DATA FOR REVIEW.
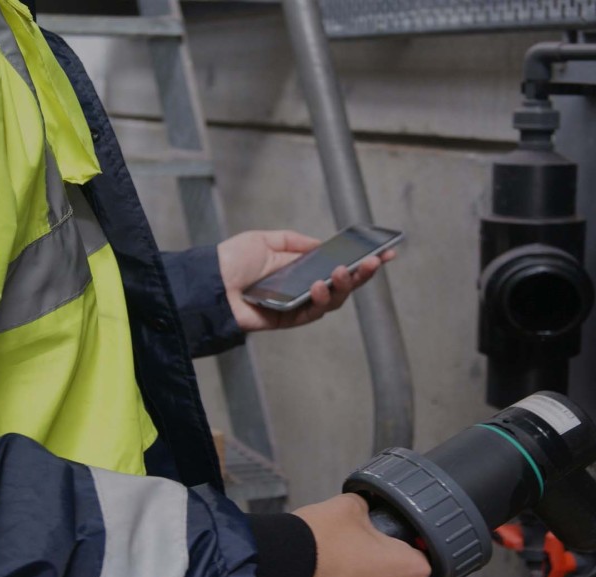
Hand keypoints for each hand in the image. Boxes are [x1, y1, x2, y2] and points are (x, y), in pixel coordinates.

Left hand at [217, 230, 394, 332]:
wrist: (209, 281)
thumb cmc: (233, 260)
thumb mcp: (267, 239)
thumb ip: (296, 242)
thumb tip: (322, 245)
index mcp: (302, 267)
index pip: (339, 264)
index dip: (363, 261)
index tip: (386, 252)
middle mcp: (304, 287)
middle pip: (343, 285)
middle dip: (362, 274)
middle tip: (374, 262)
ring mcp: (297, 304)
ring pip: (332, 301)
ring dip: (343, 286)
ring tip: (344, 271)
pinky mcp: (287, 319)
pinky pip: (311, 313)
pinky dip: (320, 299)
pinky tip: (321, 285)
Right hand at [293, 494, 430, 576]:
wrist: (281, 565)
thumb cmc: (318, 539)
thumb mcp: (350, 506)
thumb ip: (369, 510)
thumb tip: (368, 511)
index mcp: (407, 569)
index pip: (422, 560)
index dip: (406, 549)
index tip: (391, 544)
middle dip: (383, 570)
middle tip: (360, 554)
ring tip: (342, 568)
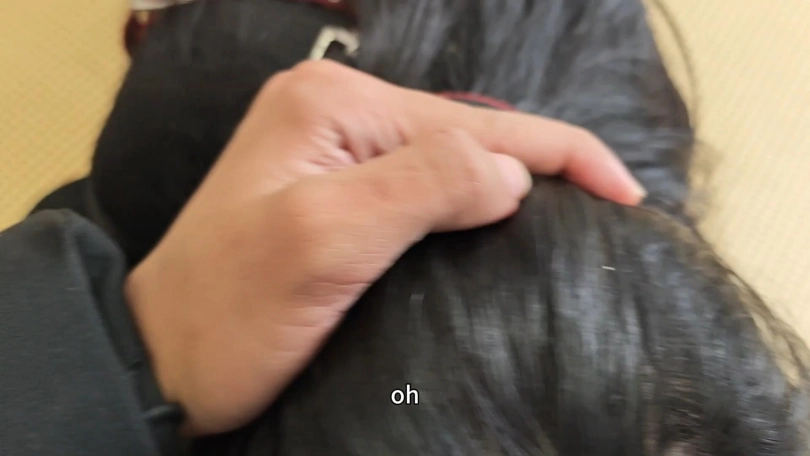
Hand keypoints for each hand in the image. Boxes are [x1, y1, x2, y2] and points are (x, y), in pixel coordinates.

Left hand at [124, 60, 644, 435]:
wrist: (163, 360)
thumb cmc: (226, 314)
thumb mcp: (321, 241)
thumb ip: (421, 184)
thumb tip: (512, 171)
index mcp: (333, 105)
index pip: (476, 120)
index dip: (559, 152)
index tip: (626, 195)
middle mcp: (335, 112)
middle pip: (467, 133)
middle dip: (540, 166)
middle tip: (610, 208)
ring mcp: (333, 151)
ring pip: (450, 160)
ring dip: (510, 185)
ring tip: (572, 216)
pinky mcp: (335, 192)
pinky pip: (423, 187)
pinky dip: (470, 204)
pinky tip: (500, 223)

TASK TO COMPLETE.
Find the number of lines in the records that contain "thumb", and write that number only.

FINISHED TASK.
12